As you may have to come to realize by now: I'm a person that feels way too much, all the time. I struggle with depression, anxiety and some obsessive-compulsive tendencies (though I don't have OCD). One plus: we anxious folks often tend to be really empathetic and emotionally sensitive to other people's feelings. I care and worry about everything and everyone, A LOT. Sometimes it's overwhelming and sometimes I'm grateful for my biological disposition. Being a sensitive flower means being easily triggered or panicked. It means that any change in my surroundings can profoundly affect my mood and emotional outlook on the world and myself. So I expected SOME mental stressors on this trip, since I'll be gone from home for 3 or 4 months (the longest I've ever been away before this is a month). Perhaps naïvely, I was hoping for mainly positive changes in my mood and mentality, you know- those epiphanies and life-altering moments you're supposed to experience on big adventures. But frankly, it hasn't been all roses and daisies so far.
It's primarily due to how my brain works (problems with neurotransmitters firing and chemical imbalances) that affects how I feel, but of course my external lived experience plays a role; and lately, the world has been pretty goddamn sad. My anxiety causes me to have deep concern for social justice. It's impossible for me to ignore the oppression and abuse too many people must survive everyday in "Canada", "America" (indigenously called Turtle Island by many First Nations) and the rest of the world.
My mind goes between thoughts and feelings a normal 23-year old privileged young white person might have (trying to get over Jack, rediscovering my own identity, thinking about my future, trying to find happy moments when possible, considering a new haircut and different glasses, finding cool dance clubs in Montréal, getting more tattoos, daydreaming about making out with cute people); AND shit none of us should have to deal with, but that we are obligated to (mourning the systemic injustices carried out daily against my friends, neighbours and fellow humans while working to fight for freedom in whatever ways I can). IT'S A LOT.
I'm attempting to find closure with my last relationship but because the person who left me seemingly couldn't care less about me or how I'm doing, it's really challenging. I'm realizing that closure probably isn't a luxury I will be afforded this time. I must come to terms with that. More than anything my healing process has illuminated the importance of my relationship with ME. It's paramount. I'm in my early 20's and while I am far from the happiest I've ever been, I AM the strongest, most empowered and independent. I don't want to lose that. So I'd rather continue putting my time, energy and love into myself instead of someone who might leave me one day, or who might change over time. It's a time of metamorphosis and there's only room for one right now. Valuing myself is a daily practice. It's difficult - and balancing it with social justice participation is confusing - but always beyond worthwhile.

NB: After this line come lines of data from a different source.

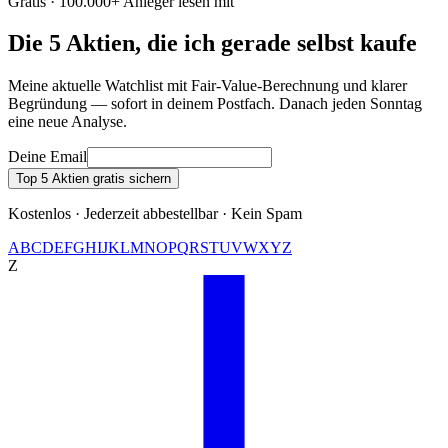
Gratis · 100.000+ Anleger lesen mit
Die 5 Aktien, die ich gerade selbst kaufe
Meine aktuelle Watchlist mit Fair-Value-Berechnung und klarer
Begründung — sofort in deinem Postfach. Danach jeden Sonntag
eine neue Analyse.
Deine Email
Top 5 Aktien gratis sichern
Kostenlos · Jederzeit abbestellbar · Kein Spam
A
B
C
D
E
F
G
H
I
J
K
L
M
N
O
P
Q
R
S
T
U
V
W
X
Y
Z
Z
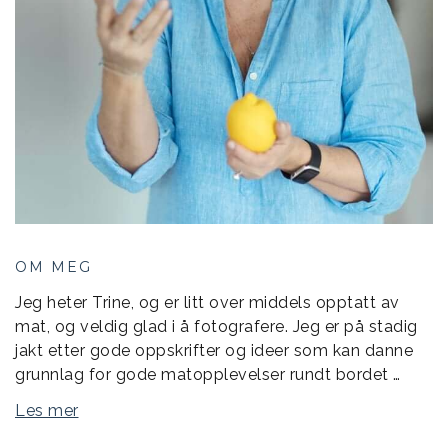
OM MEG
Jeg heter Trine, og er litt over middels opptatt av
mat, og veldig glad i å fotografere. Jeg er på stadig
jakt etter gode oppskrifter og ideer som kan danne
grunnlag for gode matopplevelser rundt bordet …
Les mer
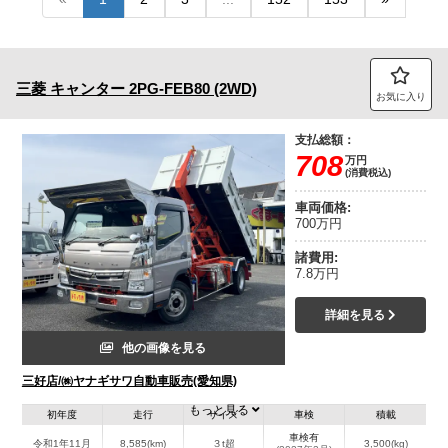
トラック市FC会員専用ページはこちら
ログイン
三菱
キャンター
2PG-FEB80 (2WD)
お気に入り
支払総額：
708
万円
(消費税込)
車両価格:
700万円
諸費用:
7.8万円
詳細を見る
他の画像を見る
三好店/㈱ヤナギサワ自動車販売(愛知県)
もっと見る
初年度
走行
サイズ
車検
積載
車検有
令和1年11月
8,585(km)
３t超
3,500(kg)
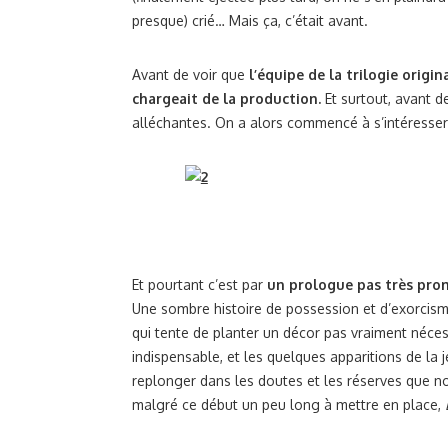
presque) crié… Mais ça, c’était avant.
Avant de voir que
l’équipe de la trilogie orig
chargeait de la production.
Et surtout, avant d
alléchantes. On a alors commencé à s’intéresser d
Et pourtant c’est par
un prologue pas très pro
Une sombre histoire de possession et d’exorcism
qui tente de planter un décor pas vraiment néce
indispensable, et les quelques apparitions de la 
replonger dans les doutes et les réserves que n
malgré ce début un peu long à mettre en place,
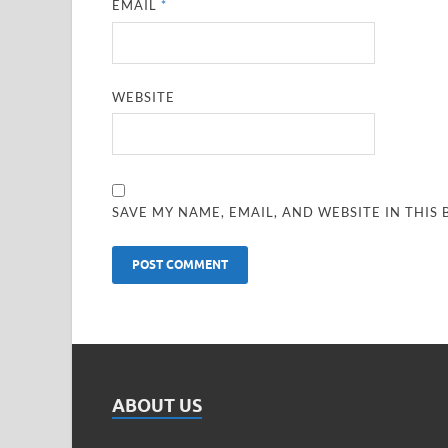
EMAIL
*
WEBSITE
SAVE MY NAME, EMAIL, AND WEBSITE IN THIS
ABOUT US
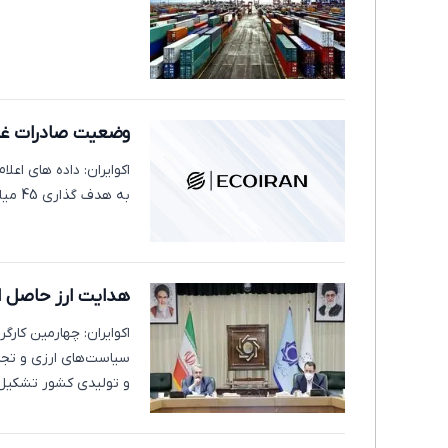
وضعیت صادرات غیرنفتی ا
به هدف گذاری 45 میلیارد دلاری نزدیک شده است.
هدایت ارز حاصل ا
اکوایران: چهارمین کار
سیاست‌های ارزی و تجا
و تولیدی کشور تشکیل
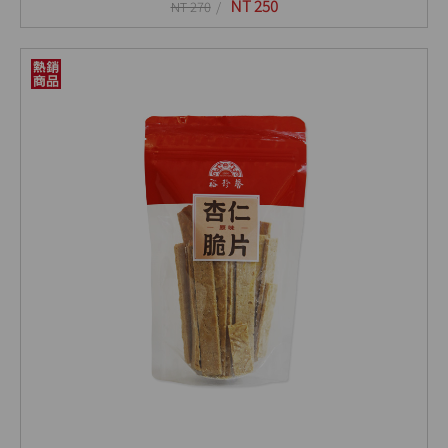
NT 250
NT 270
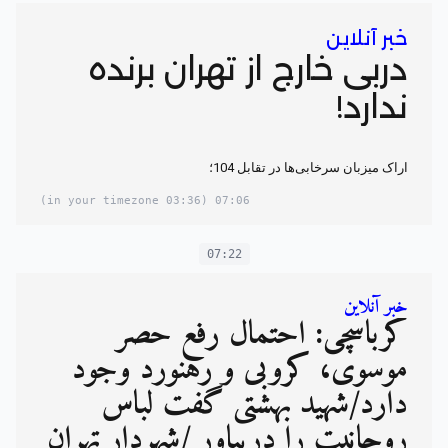
خبر آنلاین
دربی خارج از تهران برنده
ندارد!
اراک میزبان سرخابی‌ها در تقابل 104؛
(03:36 in your timezone)
07:06
07:22
خبر آنلاین
کرباسچی: احتمال رفع حصر
موسوی، کروبی و رهنورد وجود
دارد/شهید بهشتی گفت لباس
روحانیت را دربیاور /شهردار تهران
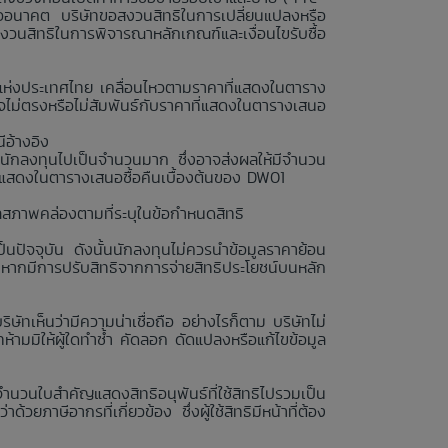
รืออนาคต บริษัทขอสงวนสิทธิในการเปลี่ยนแปลงหรือ
สงวนสิทธิในการพิจารณาหลักเกณฑ์และเงื่อนไขรับซื้อ
ย์แห่งประเทศไทย เคลื่อนไหวตามราคาที่แสดงในตาราง
ไม่ตรงหรือไม่สัมพันธ์กับราคาที่แสดงในตารางเสนอ
ีอ้างอิง
นักลงทุนไปเป็นจำนวนมาก ซึ่งอาจส่งผลให้มีจำนวน
่แสดงในตารางเสนอซื้อคืนเบื้องต้นของ DW01
ลสภาพคล่องตามที่ระบุในข้อกำหนดสิทธิ
นปัจจุบัน ดังนั้นนักลงทุนไม่ควรนำข้อมูลราคาย้อน
งหากมีการปรับสิทธิจากการจ่ายสิทธิประโยชน์บนหลัก
ษัทเห็นว่ามีความน่าเชื่อถือ อย่างไรก็ตาม บริษัทไม่
ามมิให้ผู้ใดทำซ้ำ คัดลอก ดัดแปลงหรือแก้ไขข้อมูล
จำนวนใบสำคัญแสดงสิทธิอนุพันธ์ที่ใช้สิทธิไปรวมเป็น
วยภาษีอากรที่เกี่ยวข้อง ซึ่งผู้ใช้สิทธิมีหน้าที่ต้อง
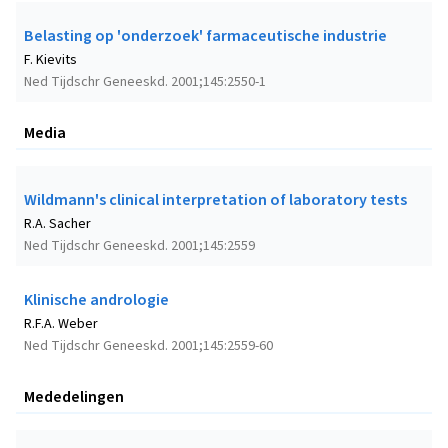
Belasting op 'onderzoek' farmaceutische industrie
F. Kievits
Ned Tijdschr Geneeskd. 2001;145:2550-1
Media
Wildmann's clinical interpretation of laboratory tests
R.A. Sacher
Ned Tijdschr Geneeskd. 2001;145:2559
Klinische andrologie
R.F.A. Weber
Ned Tijdschr Geneeskd. 2001;145:2559-60
Mededelingen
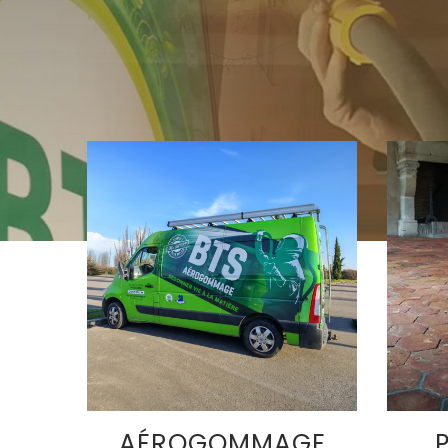
AÉROGOMMAGE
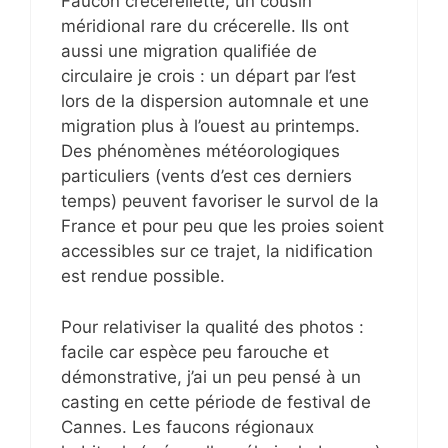
Faucon crécerellette, un cousin
méridional rare du crécerelle. Ils ont
aussi une migration qualifiée de
circulaire je crois : un départ par l’est
lors de la dispersion automnale et une
migration plus à l’ouest au printemps.
Des phénomènes météorologiques
particuliers (vents d’est ces derniers
temps) peuvent favoriser le survol de la
France et pour peu que les proies soient
accessibles sur ce trajet, la nidification
est rendue possible.
Pour relativiser la qualité des photos :
facile car espèce peu farouche et
démonstrative, j’ai un peu pensé à un
casting en cette période de festival de
Cannes. Les faucons régionaux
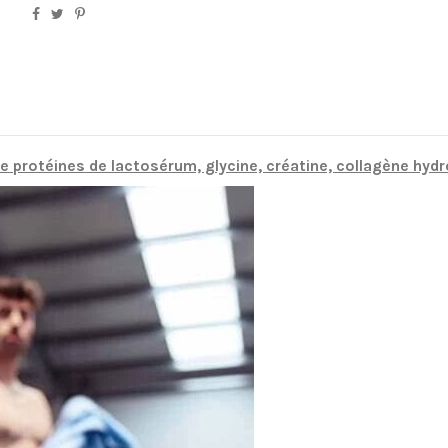
 protéines de lactosérum, glycine, créatine, collagène hydr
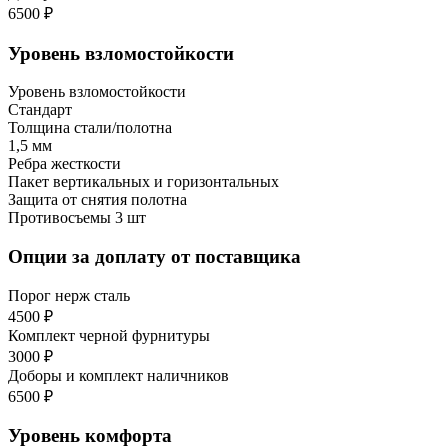
6500 ₽
Уровень взломостойкости
Уровень взломостойкости
Стандарт
Толщина стали/полотна
1,5 мм
Ребра жесткости
Пакет вертикальных и горизонтальных
Защита от снятия полотна
Противосъемы 3 шт
Опции за доплату от поставщика
Порог нерж сталь
4500 ₽
Комплект черной фурнитуры
3000 ₽
Доборы и комплект наличников
6500 ₽
Уровень комфорта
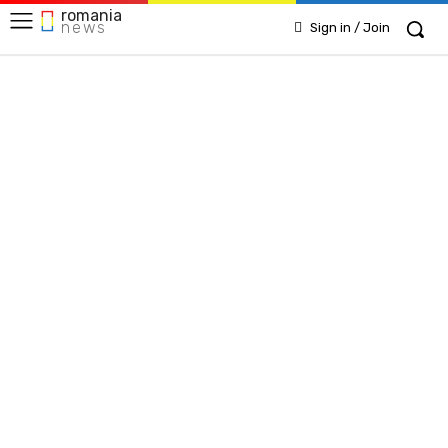
romania
news
Sign in / Join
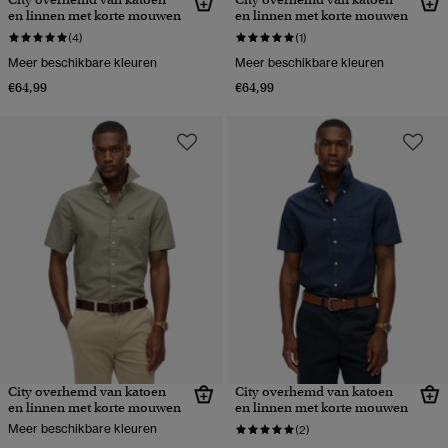
en linnen met korte mouwen
en linnen met korte mouwen
(4)
(1)
Meer beschikbare kleuren
Meer beschikbare kleuren
€64,99
€64,99
City overhemd van katoen
City overhemd van katoen
en linnen met korte mouwen
en linnen met korte mouwen
Meer beschikbare kleuren
(2)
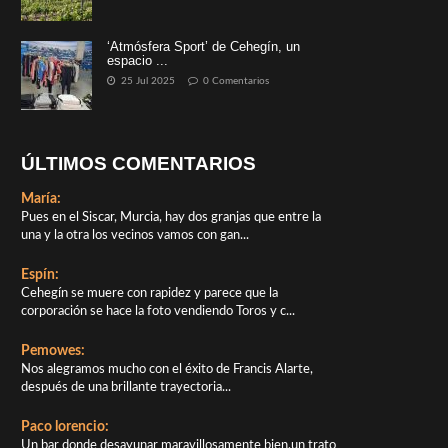
‘Atmósfera Sport’ de Cehegín, un
espacio ...
25 Jul 2025
0 Comentarios
ÚLTIMOS COMENTARIOS
María:
Pues en el Siscar, Murcia, hay dos granjas que entre la
una y la otra los vecinos vamos con gan...
Espín:
Cehegín se muere con rapidez y parece que la
corporación se hace la foto vendiendo Toros y c...
Pemowes:
Nos alegramos mucho con el éxito de Francis Alarte,
después de una brillante trayectoria...
Paco lorencio:
Un bar donde desayunar maravillosamente bien,un trato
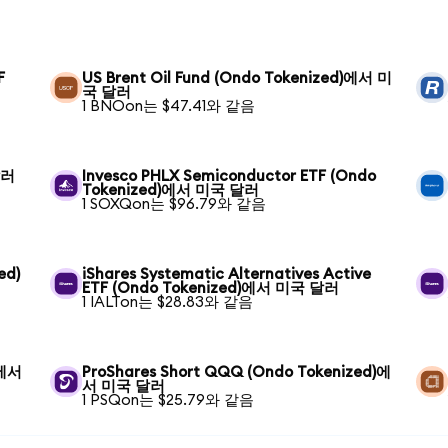
F
US Brent Oil Fund (Ondo Tokenized)에서 미
국 달러
1 BNOon는 $47.41와 같음
달러
Invesco PHLX Semiconductor ETF (Ondo
Tokenized)에서 미국 달러
1 SOXQon는 $96.79와 같음
ed)
iShares Systematic Alternatives Active
ETF (Ondo Tokenized)에서 미국 달러
1 IALTon는 $28.83와 같음
)에서
ProShares Short QQQ (Ondo Tokenized)에
서 미국 달러
1 PSQon는 $25.79와 같음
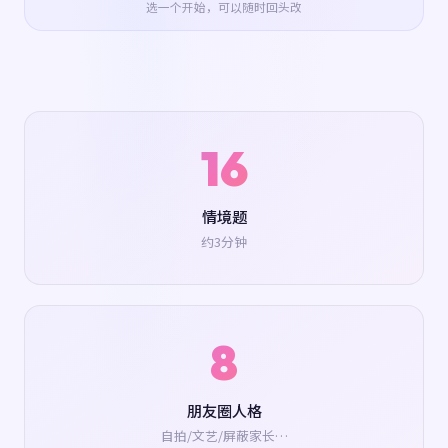
选一个开始，可以随时回头改
16
情境题
约3分钟
8
朋友圈人格
自拍/文艺/屏蔽家长…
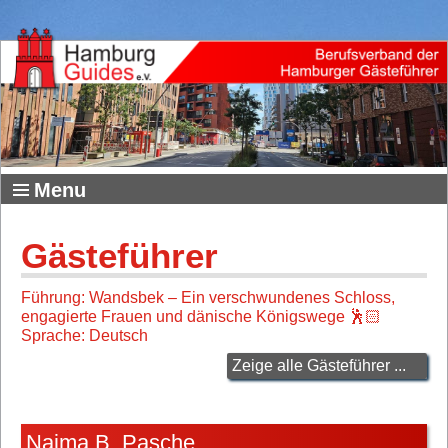
Menu
Gästeführer
Führung: Wandsbek – Ein verschwundenes Schloss,
engagierte Frauen und dänische Königswege 🕺🏻
Sprache: Deutsch
Zeige alle Gästeführer ...
Naima B. Pasche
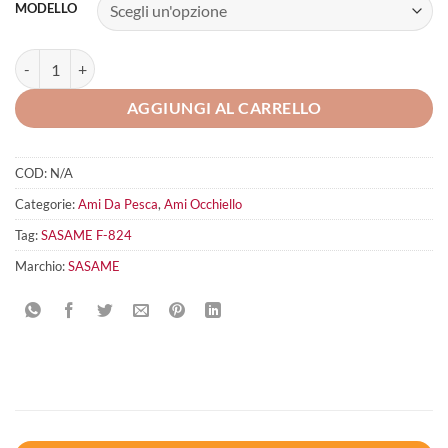
MODELLO
SASAME F-824 quantità
AGGIUNGI AL CARRELLO
COD:
N/A
Categorie:
Ami Da Pesca
,
Ami Occhiello
Tag:
SASAME F-824
Marchio:
SASAME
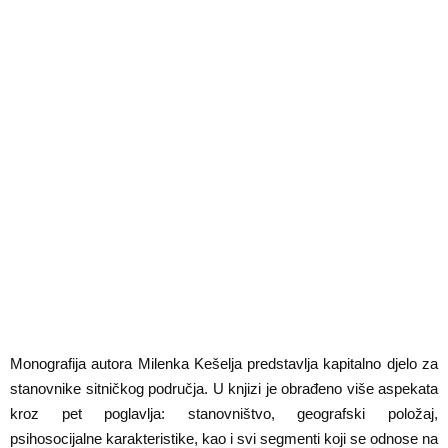
Monografija autora Milenka Kešelja predstavlja kapitalno djelo za
stanovnike sitničkog područja. U knjizi je obrađeno više aspekata
kroz pet poglavlja: stanovništvo, geografski položaj,
psihosocijalne karakteristike, kao i svi segmenti koji se odnose na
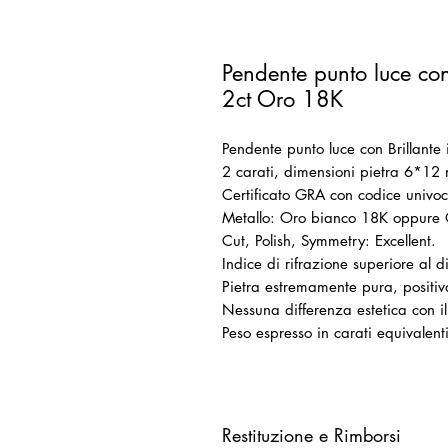
Pendente punto luce con
2ct Oro 18K
Pendente punto luce con Brillante 
2 carati, dimensioni pietra 6*12 
Certificato GRA con codice univoco
Metallo: Oro bianco 18K oppure 
Cut, Polish, Symmetry: Excellent.
Indice di rifrazione superiore al 
Pietra estremamente pura, positiv
Nessuna differenza estetica con 
Peso espresso in carati equivalen
Restituzione e Rimborsi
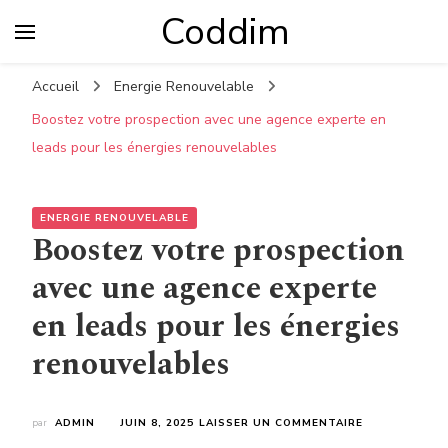
Coddim
Accueil
Energie Renouvelable
Boostez votre prospection avec une agence experte en
leads pour les énergies renouvelables
ENERGIE RENOUVELABLE
Boostez votre prospection
avec une agence experte
en leads pour les énergies
renouvelables
SUR
par
ADMIN
JUIN 8, 2025
LAISSER UN COMMENTAIRE
BOOSTEZ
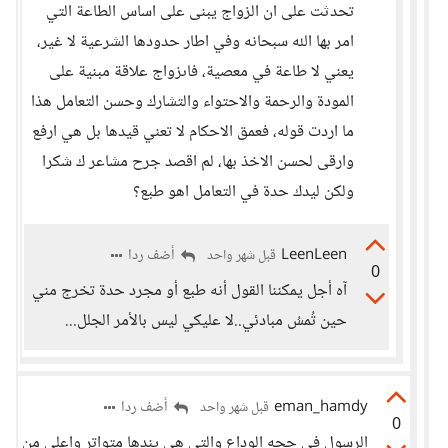
تحدثت على ان الزواج يبنى على اساس الطاعة التي
امر بها الله سبحانه وفي اطار حدودها الشرعية لا غير،
يعني لا طاعة في معصية، فاىزواج علاقة مبنية على
المودة والرحمة والاحتواء والتشارك وحسن التعامل هذا
ما اردت قوله، فعمق الاحكام لا تعني قيدها بل هي ارفع
وارقى لحسن الاخذ بها، لم اقصد جرح مشاعر ك شكرا
ولكن ليدك حدة في التعامل اهو طبع؟
LeenLeen
أضف ردا
قبل شهر واحد
0
آه أجل يمكننا القول أنه طبع أو مجرد حدة تخرج مني
حين تُمسُ مبادئي..لا عليكي ليس بالأمر الجلل...
eman_hamdy
أضف ردا
قبل شهر واحد
0
الرسول في حجه الوداع والتي هي يندها متواتر واعلي من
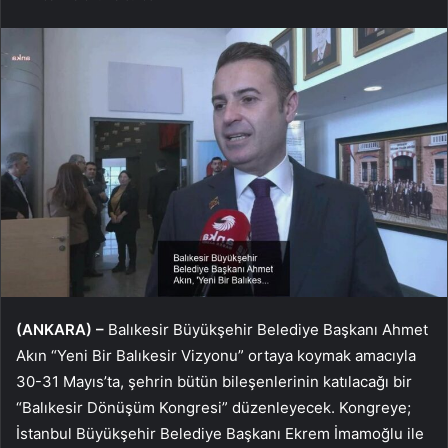
(ANKARA) –
Balıkesir Büyükşehir Belediye Başkanı Ahmet
Akın “Yeni Bir Balıkesir Vizyonu” ortaya koymak amacıyla
30-31 Mayıs’ta, şehrin bütün bileşenlerinin katılacağı bir
“Balıkesir Dönüşüm Kongresi” düzenleyecek. Kongreye;
İstanbul Büyükşehir Belediye Başkanı Ekrem İmamoğlu ile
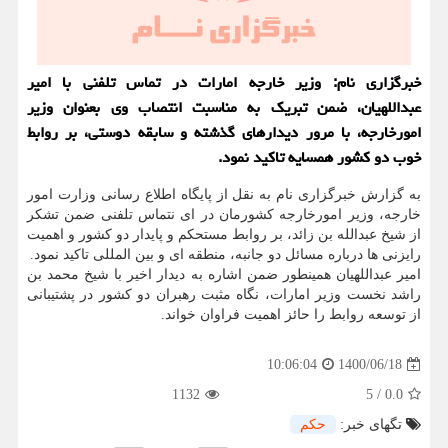
خبرگزاری نام: وزیر خارجه امارات در تماس تلفنی با امیر
عبداللهیان، ضمن تبریک به مناسبت انتصاب وی بعنوان وزیر
امورخارجه، با مرور دیدارهای گذشته و سابقه دوستی، بر روابط
خوب دو کشور همسایه تاکید نمود.
به گزارش خبرگزاری نام به نقل از پایگاه اطلاع رسانی وزارت امور
خارجه، وزیر امورخارجه کشورمان در ای نتماس تلفنی ضمن تشکر
از شیخ عبدالله بن زائد، بر روابط مستحکم و پایدار دو کشور و اهمیت
رایزنی ها درباره مسائل دو جانبه، منطقه ای و بین المللی تاکید نمود.
امیر عبداللهیان همینطور ضمن اشاره به دیدار اخیر با شیخ محمد بن
راشد نخست وزیر امارات، نگاه مثبت رهبران دو کشور در پشتیبانی
از توسعه روابط را حائز اهمیت فراوان خواند.
1400/06/18
10:06:04
1132
5
/
0.0
تگهای خبر:
حكم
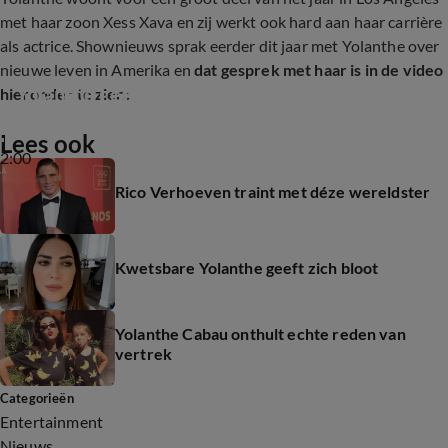
met haar zoon Xess Xava en zij werkt ook hard aan haar carrière
als actrice. Shownieuws sprak eerder dit jaar met Yolanthe over
nieuwe leven in Amerika en
dat gesprek met haar is in de video
Yolanthe geeft zich bloot
hieronder te zien:
Lees ook
2:00
Rico Verhoeven traint met déze wereldster
Kwetsbare Yolanthe geeft zich bloot
Yolanthe Cabau onthult echte reden van
vertrek
Categorieën
Entertainment
Nieuws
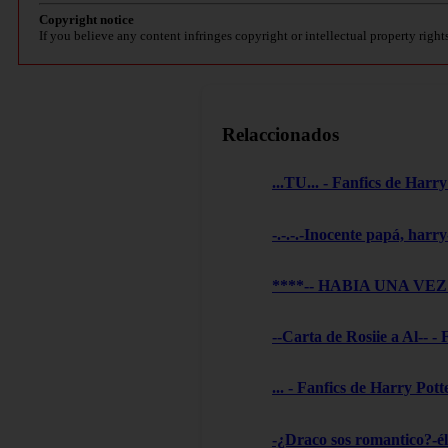
Copyright notice
If you believe any content infringes copyright or intellectual property right
Relaccionados
...TU... - Fanfics de Harry
-.-.-.-Inocente papá, harry
****-- HABIA UNA VEZ --
--Carta de Rosiie a Al-- -
... - Fanfics de Harry Pott
-¿Draco sos romantico?-él 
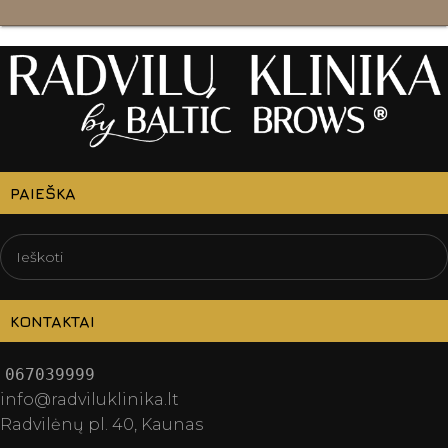
PAIEŠKA
KONTAKTAI
067039999
info@radviluklinika.lt
Radvilėnų pl. 40, Kaunas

My time here so far has involved personal, intimate self-reflection as well as reflection about what fairness and social equity needs to look like; about how I want the future to be for me personally and for the world. I am on vacation in the sense that I have vacated my home and all that is familiar, secure and reliable. And so while in this limbo between home and wherever I am going, I have a unique opportunity to consider who I am and what I want; what I can do to help the world be more just, what I can do to feel more comfortable in my own body; what I can do to be happy for the short time I am here (in Montréal, on this multi-month trip, in my youth, in this life). Thus in these photos I find a symbolism: windows are mirrors as well as objects of clarity. They reflect what is around them, displaying their environment in a new way. They also show us what is inside, giving illumination to what would otherwise be hidden behind a solid wall. Plus - to make this less dramatic - they just look pretty, especially in Montréal where every building is old and gorgeous (as opposed to my home, Vancouver, where our architecture leaves far too much to be desired).
I hope you got something from this post. Thank you for reading. And just to be clear: I may feel hopeless much of the time thanks to mental illness and the ways of the world, but in my heart and mind I am really very full of hope. We are strong together. We are powerful together. We can change the world together. We just need to keep showing up and fighting.